Unit 14 is in a block of red-brick offices. There is just one door, on the front of the building; 14a is on the ground floor, with an identical room, 14b, above it. There are windows at ground level, but blinds cover them.
From somewhere nearby, a thin, dark-haired man appears. Maggie joins him and they approach.
‘This is Hector,’ Maggie says. ‘He manages the estate.’
Pete stretches out his hand, shows his warrant card with the other. ‘Good to meet you, Hector. Do you have an office where we can talk?’ He turns around to see the crime scene investigators have arrived and are unloading equipment from their van. ‘Maggie, I’d like you to stay in your car, please. Guys, no one goes in there but you.’
Turning his back on Maggie, Pete follows Hector to a nearby building, where the manager has made a small, windowless room his home. He examines the visitors’ log and double-checks what Maggie has already told him about CCTV footage.
‘What about bills? Electricity? Internet connection?’
Hector has a foreign accent, but his grasp of English suggests a better education than his job requires. ‘Electricity is included in the rent, up to a certain amount. Phone lines, internet, all that sort of thing is the tenant’s responsibility.’
That means there could be bills. A paper trace. Although someone going to this amount of trouble will probably have planned for that. ‘Did you ever see anyone going in there?’
Hector thinks for a moment. ‘A lot of people come and go. You could ask security, but the lady already did and the guard wasn’t with us this time last year.’
‘Have you been in the room in question? Recently?’
Hector shakes his head. ‘I’ve never been in it. I offered to show it to the lady, but she said we should wait for you. What do you think is in there?’
The look on the manager’s face suggests he’s hoping for a body, a stash of stolen goods at the very least.
‘Probably nothing.’ His radio crackles into life. ‘Weston.’

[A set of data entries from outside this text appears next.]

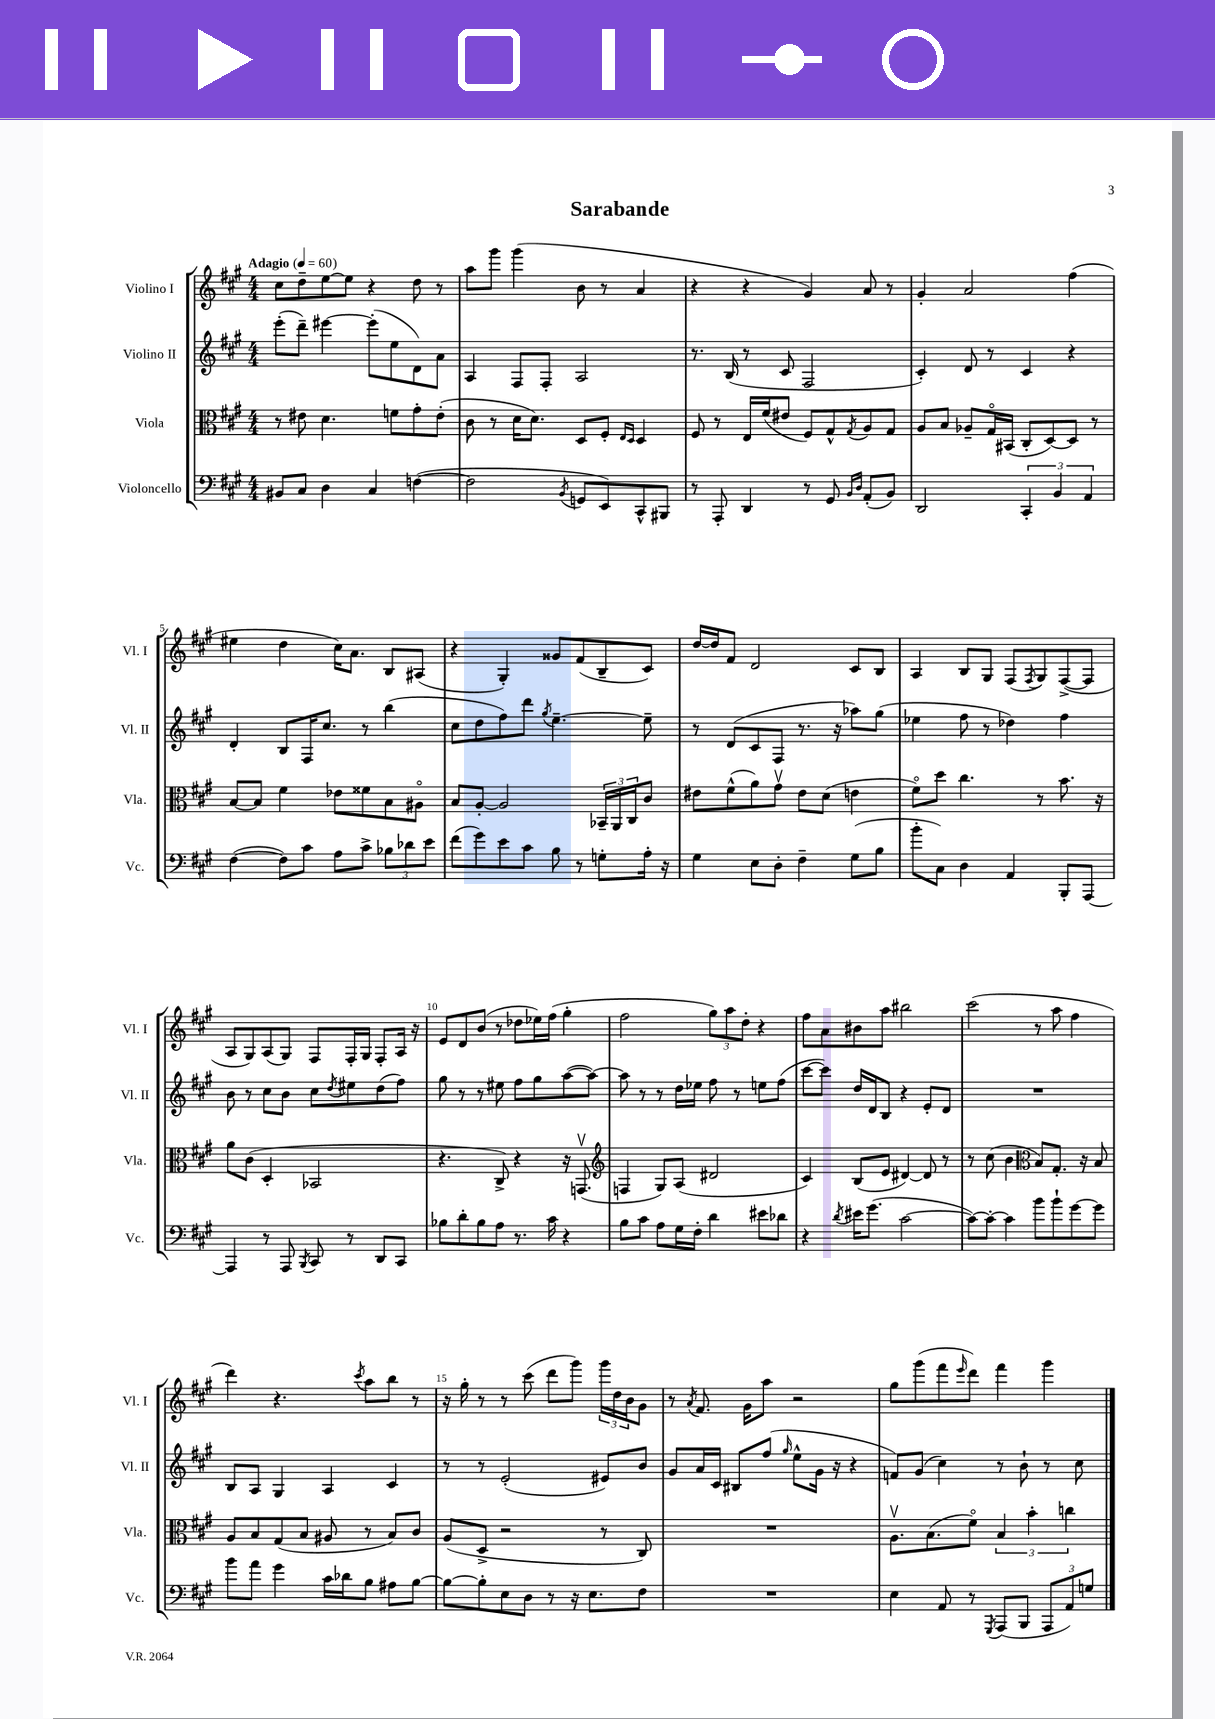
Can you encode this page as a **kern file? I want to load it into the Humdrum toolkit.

**kern	**kern	**kern	**kern
*staff4	*staff3	*staff2	*staff1
*clefF4	*clefC3	*clefG2	*clefG2
*k[f#c#g#]	*k[f#c#g#]	*k[f#c#g#]	*k[f#c#g#]
*M4/4	*M4/4	*M4/4	*M4/4
*MM60	*MM60	*MM60	*MM60
8BB#/L	8r	(8eee'\L	8cc#\L
8C#/J	8e#\	8ddd~\J)	8dd~\
4D\	4.d\	[4eee#\	[8ee\
.	.	.	8ee\]J
4C#/	.	(8eee#'\]L	4r
.	8f\L	8ee\	.
([4F\	8g#'\	8d\)	8dd\
.	(8e#'\J	8a\J	8r
=	=	=	=
2F\]	8c#\	4A/	8aa\L
.	8r	.	8ggg#\J
.	16d\LK	8F#/L	(4ggg#\
.	8.d\J)	.	.
.	.	8F#'/J	.
8qBB/	.	.	.
8GG/L	8D/L	2A/	8b\
8EE/)	8F#'/J	.	8r
.	16qqE/LL	.	.
.	16qqD/JJ	.	.
8CC#^^/	4D/	.	4a/
8BBB#/J	.	.	.
=	=	=	=
8r	8F#/	8.r	4r
8AAA'/	8r	.	.
.	.	(16B/	.
4DD/	16E/LL	8r	4r
.	(16f#/J	.	.
.	8e#/J	8c#/	.
8r	8F#/L)	2F#/	4g#/)
8GG#/	8G#^^/	.	.
16qqBB/LL	.	.	.
16qqD/JJ	8qG#/	.	.
(8AA'/L	8A/	.	8a/
8BB/J)	8G#/J	.	8r
=	=	=	=
2DD/	8A/L	4c#'/)	4g#'/
.	8B/J	.	.
.	8A-~/L	8d/	2a/
.	16G#o/L	8r	.
.	(16BB#/JJ	.	.
6CC#'/	8C#'/L	4c#/	.
.	[8D/)	.	.
6BB/	.	.	.
.	8D/]J	4r	(4ff#\
6AA/	.	.	.
.	8r	.	.
=	=	=	=
([4F#\	[8B/L	4d'/	4ee#\
.	8B/]J	.	.
8F#\]L)	4f#\	8B/L	4dd\
8c#\J	.	16F#/K	.
.	.	8.cc#/J	.
8A\L	8e-\L	.	16cc#\LK)
.	.	.	8.a\J
8c#^\J	8f##\	8r	.
12B-\L	8B\	(4bb\	8B/L
12d-\	.	.	.
.	8A#o\J	.	(8A#/J
12e\J	.	.	.
=	=	=	=
(8f#\L	8B/L	8cc#\L	4r
8g#\)	[8A'/J	8dd\	.
8e\	2A/]	8ff#\)	4G#'/)
8c#\J	.	8ddd\J	.
.	.	8qgg#/	.
8B\	.	[4.ee~\	8g##/L
8r	.	.	(8f#/
8G'\L	24BB-~/LL	.	8B~/
.	24AA/	.	.
.	24C#/J	.	.
16A'\Jk	8c#/J	8ee~\]	8c#/J)
16r	.	.	.
=	=	=	=
4G#\	8e#\L	8r	[16dd/LL
.	.	.	16dd/]J
.	(8f#^^\	(8d/L	8f#/J
8E\L	8a\)	8c#/	2d/
8D'\J	8g#v\J	8F#/J	.
4F#~\	8e#\L	8.r	.
.	(8d\J	.	.
.	.	16r	.
(8G#\L	4e\	8aa-\L)	8c#/L
8B\J	.	(8gg#\J	8B/J
=	=	=	=
8b'\L	8f#o\L)	4ee-\	4A/
8C#\J)	8dd\J	.	.
4D\	4.cc#\	8ff#\	8B/L
.	.	8r	8G#/J
4AA/	.	4dd-\)	(8F#/L
.	.	.	8qF#/
.	8r	.	8G#/)
8BBB'/L	8.b\	4ff#\	([8F#^/
[8AAA/J	.	.	8F#/]J
.	16r	.	.
=	=	=	=
4AAA/]	8a\L	8b\	8A/L
.	(8c#\J	8r	8G#/)
8r	4D'/	8cc#\L	(8A/
8AAA/	.	8b\J	8G#/J)
8qBBB/	.	.	.
8CC#/	2BB-/	8cc#\L	8F#/L
.	.	8qdd/	.
8r	.	8ee#\	16F#'/L
.	.	.	16G#/JJ
8DD/L	.	(8dd\	8F#'/L
8CC#/J	.	8ff#\J)	16A/Jk
.	.	.	16r
=	=	=	=
8B-\L	4.r	8gg#\	8e/L
8d'\	.	8r	8d/
8B-\	.	8r	(8b/J
8A\J	8C#^/)	8ee#\	8r
8.r	4r	8ff#\L	8dd-\L
.	.	8gg#\	16ee-\L)
16c#\	.	.	(16ff#\JJ
4r	16r	([8aa\	4gg#'\
.	(8.GGv/	.	.
.	.	8aa\_J)	.
=	=	=	=
*	*clefG2	*	*
8B\L	4F/	8aa\]	2ff#\
8c#\J	.	8r	.
8A\L	8G#/L)	8r	.
16G#\L	(8A/J	16dd\LL	.
16F#'\JJ	.	16ee-\JJ	.
4d\	2d#/	8ff#\	12gg#\L)
.	.	.	12aa\
.	.	8r	.
.	.	.	12dd'\J
8e#\L	.	8ee\L	4r
8d-\J	.	(8ff#\J	.
=	=	=	=
4r	4c#/)	[8ccc#\L	8ff#\L
.	.	8ccc#\]J)	8a\
8qd/	.	.	.
16e#\LK	(8B/L	16dd/LL	8b#\
(8.g#\J	.	16d/J	.
.	8e/J	8B/J	8aa\J
[2c#\	[4d#/)	4r	2bb#\
.	8d#/]	8e'/L	.
.	8r	8d/J	.
=	=	=	=
8c#\_L)	8r	1r	(2ccc#\
8c#'\_J	(8cc#\	.	.
4c#\]	4b\	.	.
*	*clefC3	*	*
8b\L	8B/L)	.	8r
8b`\	8.G#'/J	.	8aa\
[8g#\	.	.	4ff#\
.	16r	.	.
8g#\]J	8B/	.	.
=	=	=	=
8b\L	8A/L	8B/L	4ddd\)
8a\J	8B/	8A/J	.
4g#\	(8G#/	4G#/	4.r
.	8B/J	.	.
16c#\LL	8A#/	4A/	.
16d-\J	.	.	.
.	.	.	8qccc#/
8B\J	8r	.	8aa\L
8A#\L	8B/L)	4c#/	8bb\J
[8B\J	8c#/J	.	8r
=	=	=	=
8B\_L	(8A/L	8r	16r
.	.	.	16gg#'\
8B'\]	8D^/J	8r	8r
8E\	2r	(2e'/	8r
8D\J	.	.	(8ccc#\
8r	.	.	8ddd\L
16r	.	.	8ggg#\J)
8.E\L	.	.	.
.	8r	8e#/L)	24ggg#\LL
.	.	.	24dd\
.	.	.	24b\J
8F#\J	8C#/)	8b/J	8g#\J
=	=	=	=
1r	1r	8g#/L	8r
.	.	.	8qa/
.	.	16a/L	8.f#/
.	.	16c#/JJ	.
.	.	8B#/L	.
.	.	.	16g#\LK
.	.	(8ff#/J	8aa\J
.	.	16qqgg#/	.
.	.	8ee^^\L	2r
.	.	16g#\Jk	.
.	.	16r	.
.	.	4r	.
=	=	=	=
4E\	8.Av\L	8f/L)	8gg#\L
.	.	(8g#/J	(8ggg#\
.	(8.B\	.	.
8AA/	.	4cc#\)	8fff#\
.	.	.	16qqeee/
8r	8f#o\J)	.	8ddd\J)
8qGGG#/	.	.	.
(8AAA/L	6B/	8r	4fff#\
8BBB/J	.	8b`\	.
.	6b'\	.	.
12AAA/L	.	8r	4ggg#\
12AA/)	6cc\	.	.
.	.	8cc#\	.
12G/J	.	.	.
==	==	==	==
*-	*-	*-	*-
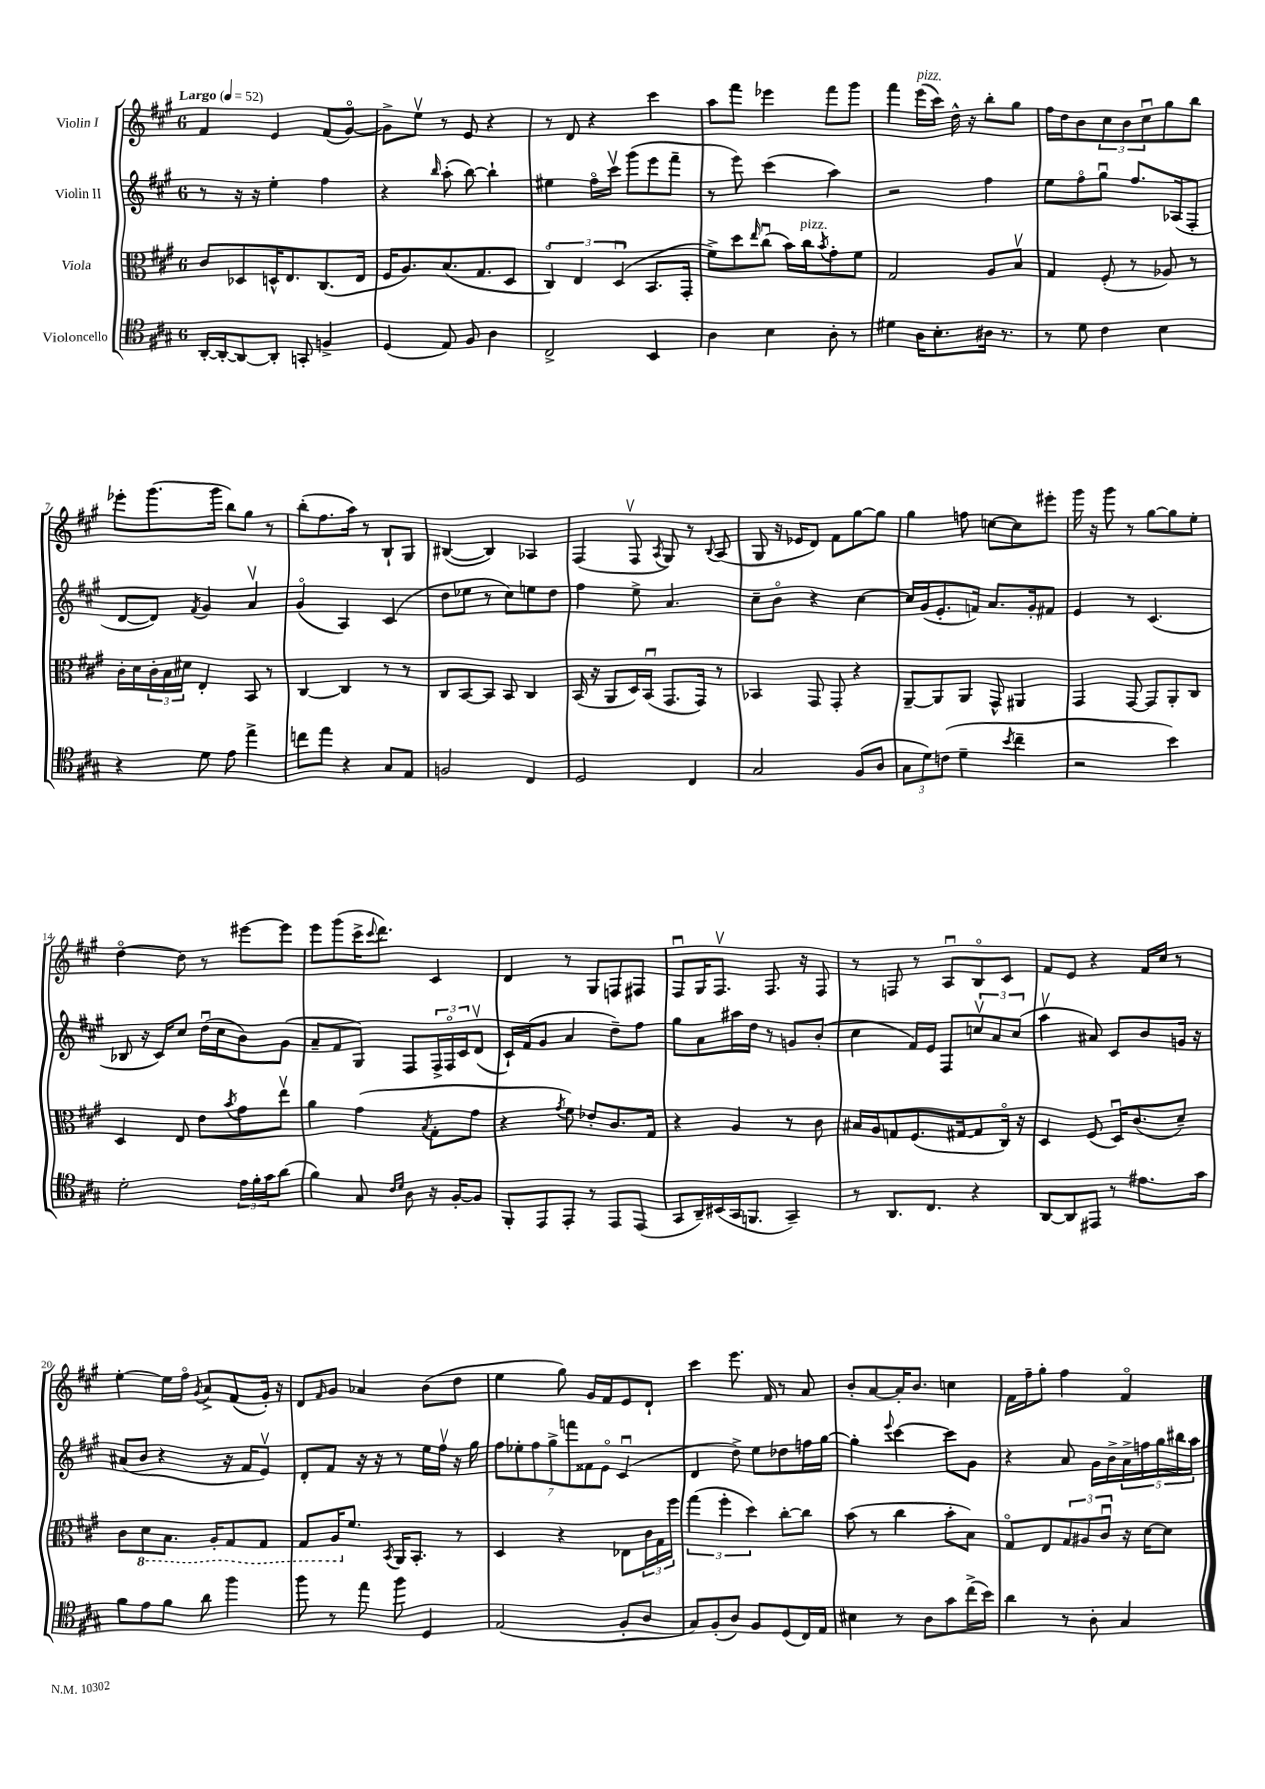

‘You need to get down here, Pete.’ It is the head of the investigation team. ‘I think your colourful friend could be on to something.’
Hector’s ears are visibly flapping. Pete steps outside. ‘What?’
‘First up, no fingerprints anywhere in the room. Not a one that we’ve found so far, which is suspicious in itself. More than that, though, we fired up the computer. Maggie suggested we use the password Daisy.’
Pete swears under his breath. ‘She’s there? Why is she in there?’